- **The problem**: Extract each line holding the word "Jaka" from the entries.

[Start of Attachment]

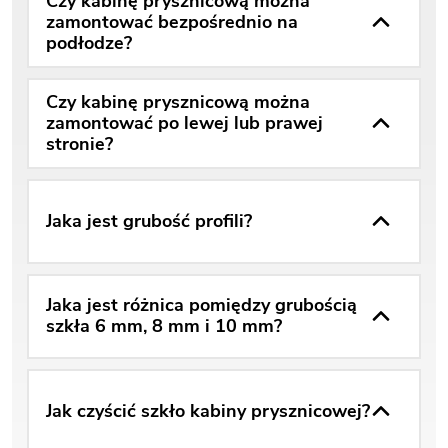
Czy kabinę prysznicową można
zamontować bezpośrednio na
podłodze?
Czy kabinę prysznicową można
zamontować po lewej lub prawej
stronie?
Jaka jest grubość profili?
Jaka jest różnica pomiędzy grubością
szkła 6 mm, 8 mm i 10 mm?
Jak czyścić szkło kabiny prysznicowej?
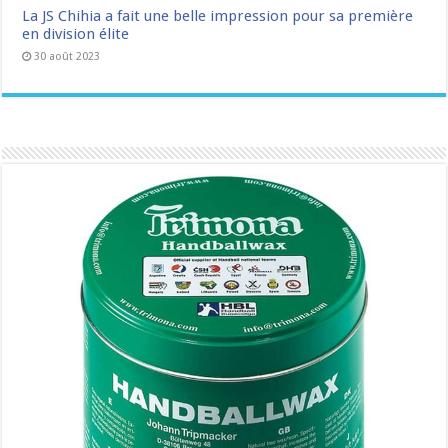
La JS Chihia a fait une belle impression pour sa première
en division élite
30 août 2023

[End of Attachment]

- **Result for this task**:
Jaka jest grubość profili?
Jaka jest różnica pomiędzy grubością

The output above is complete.